Sesungguhnya Allah subhanahu wata’alaa menyukai orang-orang yang bertaubat dan orang-orang yang menyucikan diri. Dan bersuci bisa bermakna maknawi atau mutlak. Bersuci secara maknawi yaitu menyucikan diri dari akhlak-akhlak yang buruk, sifat-sifat hinda, dan perbuatan-perbuatan kotor. Sedangkan secara mutlak, bersuci berarti syarat sah shalat, thawaf, dan menyentuh mushaf. Oleh sebab itu seorang muslim sudah seharusnya mengetahui dan memahami dengan baik hal-hal yang menjadi pembatal wudhu.

Pendapat dari banyak sahabat Nabi—semoga Allah meridai mereka—
bahwa darah membatalkan wudu,
namun ada dua macam darah yang tidak membatalkan wudu,
keduanya dimaafkan dan tidak menjadi pembatal.
Pertama, apa yang oleh penulis dikeluarkan dari kategori darah yang banyak,
artinya bahwa darah yang sedikit tidak jadi pembatal.
Dalilnya bahwa para Sahabat, misalnya Ibnu Umar yang memandang darah membatalkan wudu,
pernah salat dan menggaruk bisul di tangannya
hingga keluar darah darinya padahal dia sedang salat,
namun tidak membatalkan salatnya.
Hal ini menunjukkan kepada kita bahwa darah yang sedikit tidak membatalkan wudu.
Ini adalah jenis pertama, pembatal wudu, tetapi dimaafkan.
Jenis kedua adalah darah yang terus menerus.
Ada riwayat sahih bahwa para sahabat Nabi—semoga Allah meridai mereka—
salat dengan luka-luka mereka.
Nabi Ṣallallāhu ‘alaihi wa sallam juga memberi keringanan bagi orang yang berhadas terus-menerus,
seperti orang yang lukanya terus mengeluarkan darah,
atau juga wanita Mustahadhah, seperti Hamnah—semoga Allah meridainya—
yang tetap salat dan meletakkan semacam wadah di bawahnya,
lalu terlihat di dalamnya bercak berwarna kehitaman, kekuningan dan kemerahan,
Ini menunjukkan adanya hadas yang terus menerus,
akan tetapi hukumnya dimaafkan sehingga tidak menjadi pembatal.
Namun hendaknya dia berwudu untuk setiap kali akan salat lima waktu.

(Data yang Disediakan)
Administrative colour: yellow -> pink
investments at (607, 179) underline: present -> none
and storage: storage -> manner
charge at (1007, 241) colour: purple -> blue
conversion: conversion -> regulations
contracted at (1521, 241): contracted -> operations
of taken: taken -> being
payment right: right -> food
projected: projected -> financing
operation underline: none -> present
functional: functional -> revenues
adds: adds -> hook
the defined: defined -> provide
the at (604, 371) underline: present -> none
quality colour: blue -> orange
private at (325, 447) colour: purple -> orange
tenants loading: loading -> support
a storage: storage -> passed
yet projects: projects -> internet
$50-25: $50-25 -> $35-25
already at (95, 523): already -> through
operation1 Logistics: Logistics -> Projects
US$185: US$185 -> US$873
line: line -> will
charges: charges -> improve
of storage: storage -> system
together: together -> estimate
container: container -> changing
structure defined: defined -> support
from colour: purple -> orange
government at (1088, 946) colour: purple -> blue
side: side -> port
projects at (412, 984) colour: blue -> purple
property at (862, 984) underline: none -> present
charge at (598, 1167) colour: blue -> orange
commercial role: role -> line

(Tugas Tertulis) Kembalikan bagian dari teks tentang pembatal wudu tanpa perubahan apa pun, dimulai pada "Hal ini menunjukkan" dan diakhiri pada "salat lima waktu.". Catatan-catatan tersebut merupakan bahan tersendiri yang tidak berkaitan dengan teks tentang pembatal wudu.

(Jawaban Tugas)
Hal ini menunjukkan kepada kita bahwa darah yang sedikit tidak membatalkan wudu.
Ini adalah jenis pertama, pembatal wudu, tetapi dimaafkan.
Jenis kedua adalah darah yang terus menerus.
Ada riwayat sahih bahwa para sahabat Nabi—semoga Allah meridai mereka—
salat dengan luka-luka mereka.
Nabi Ṣallallāhu ‘alaihi wa sallam juga memberi keringanan bagi orang yang berhadas terus-menerus,
seperti orang yang lukanya terus mengeluarkan darah,
atau juga wanita Mustahadhah, seperti Hamnah—semoga Allah meridainya—
yang tetap salat dan meletakkan semacam wadah di bawahnya,
lalu terlihat di dalamnya bercak berwarna kehitaman, kekuningan dan kemerahan,
Ini menunjukkan adanya hadas yang terus menerus,
akan tetapi hukumnya dimaafkan sehingga tidak menjadi pembatal.
Namun hendaknya dia berwudu untuk setiap kali akan salat lima waktu.